Functional metrics are more inclusive as based on principled assessment of archetypal system functionalities. Yet they are mostly confined to large organizations and their effectiveness and reliability highly depends on expertise.
Whereas both approaches start with user expectations regarding system support, their rationale is different: function points (FPs) apply to use cases and take into account the functionalities supported by the system; story points (SPs) apply to user stories and their scope is by definition circumscribed. That difference may be critical when categories are considered: points for behavioral, structural and creational stories should be weighted differently.
Yet, when requirements capture is supported both by stories and use cases, story and functions points can be combined to obtain functional size measurements:
Story points are used to assess business contents (aka application domain) based on master data (aka persistent) entities, activities, and their respective power-types.
Use case points target the part played by the system, based on roles and coupling constraints defined by active objects, events, and controlling processes.
Non adjusted function points can then be computed by weighting use case function points with the application domain function points corresponding to use case footprint.
“The only reason for time is so that everything doesn’t happen at once.”
Time and Events
Time is what happens between events. Without events there will be no time, and each event introduces its own time-scale.
Time is what persists of events (S.Dali)
From the (limited) perspective of system requirements, time is the scale used to position business processes, i.e the execution of business activities. And since systems are meant to support business processes, time must be set by business events before being measured by shared devices.
As a counter intuitive corollary, time is only to run with business: if nothing relevant is meant to happen between two events there is no need of time and both events can be coalesced into a single one. Conversely, if nothing is allowed to happen between two events the system will have to dealt with them in real-time.

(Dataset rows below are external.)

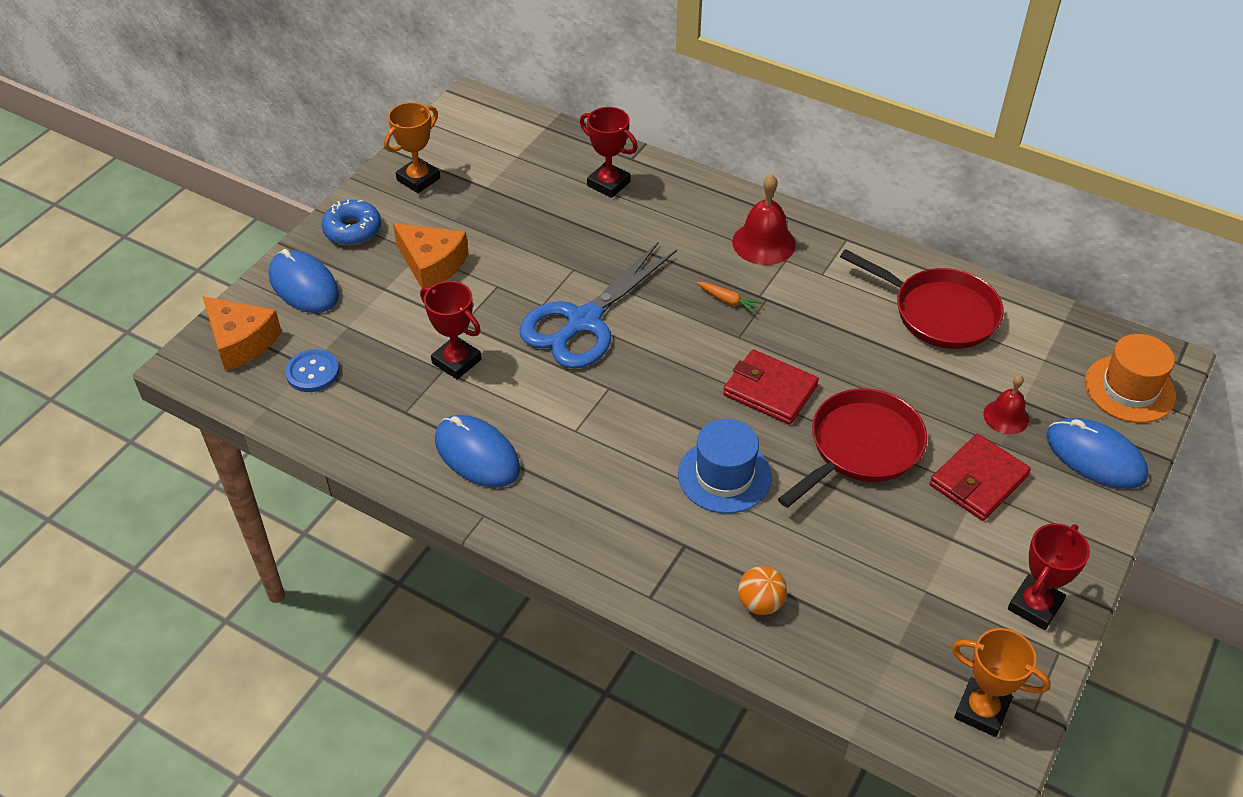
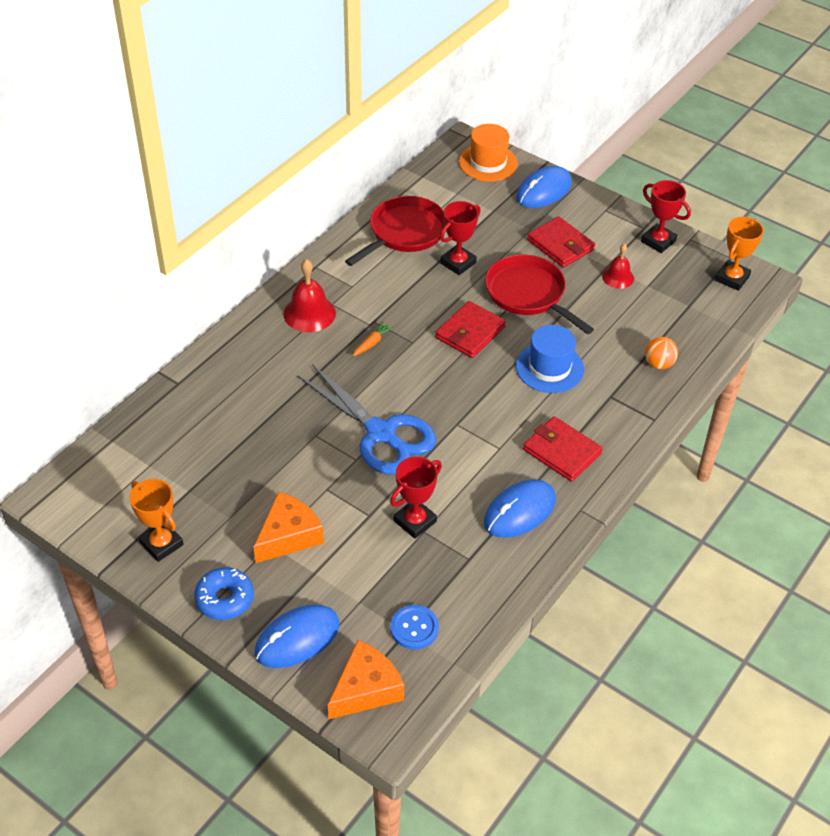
camera: 85 degrees left, 0 degrees up
(577, 493) = (561, 452): none -> red wallet
(608, 184) = (209, 402): red trophy -> red trophy (458, 263)
(1006, 416) = (506, 221): red bell -> red bell (618, 277)

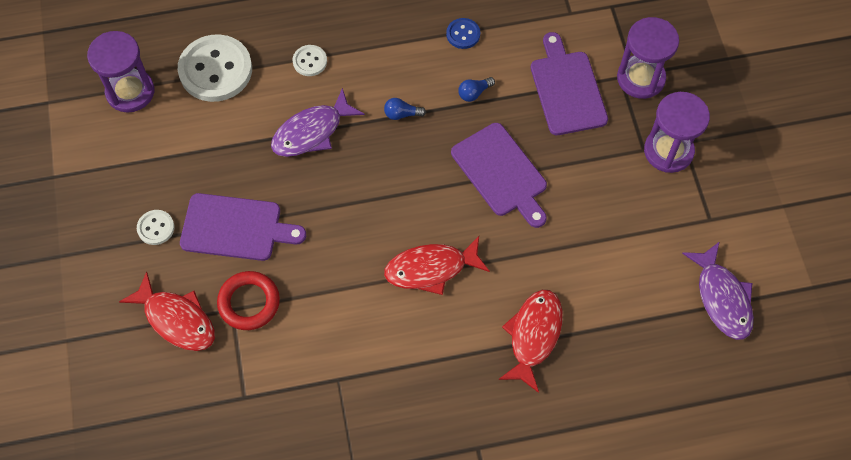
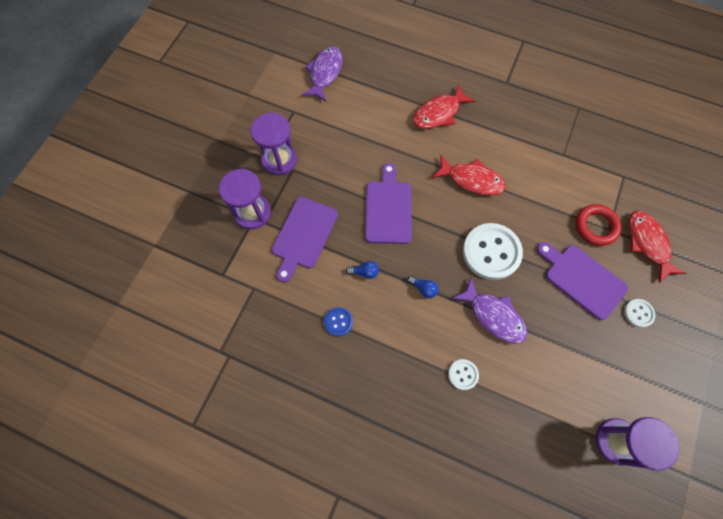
camera: 145 degrees left, 5 degrees up
(215, 70) = (539, 416): white button -> white button (491, 252)
(312, 132) = (493, 315): purple fish -> purple fish turned 45 degrees clockwise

Like events, time is necessarily local since physical devices must sit on location, possibly mobile ones; once set by some triggering event, time can only be measured by a single clock and therefore cannot be shared across distributed systems.
Time is local but one can take it along
Moreover, along with its measuring device, time is also an artifact built to meet specific concerns. That can be very useful if activities are to be managed in isolation. Like different objects managed within different address spaces, different activities could be time-stamped and controlled by different time scales.
Time scales can be designed on purpose
Being set by independent clocks, each built to answer it own concerns, the symbolic representations of activities could then be fenced off so their execution will appear as impervious to external events. Yet, if and when architectural constraints are to be properly identified, execution units will have to be timed along some shared time scale. More generally, distributed activities, being executed along different time scales, would have to be synchronized through a logical clock using its own time scale. Another solution is to synchronize physical clocks using a standard protocol like the Network Time Protocol (NTP).
Distributed activities have no time of their own
Along that reasoning, real-time activities can only be supported locally: if events must occur simultaneously within and without the system, i.e nothing is supposed to nothing is supposed to happens between changes in actual objects and their symbolic representation, that can only be achieved under the control of a single system.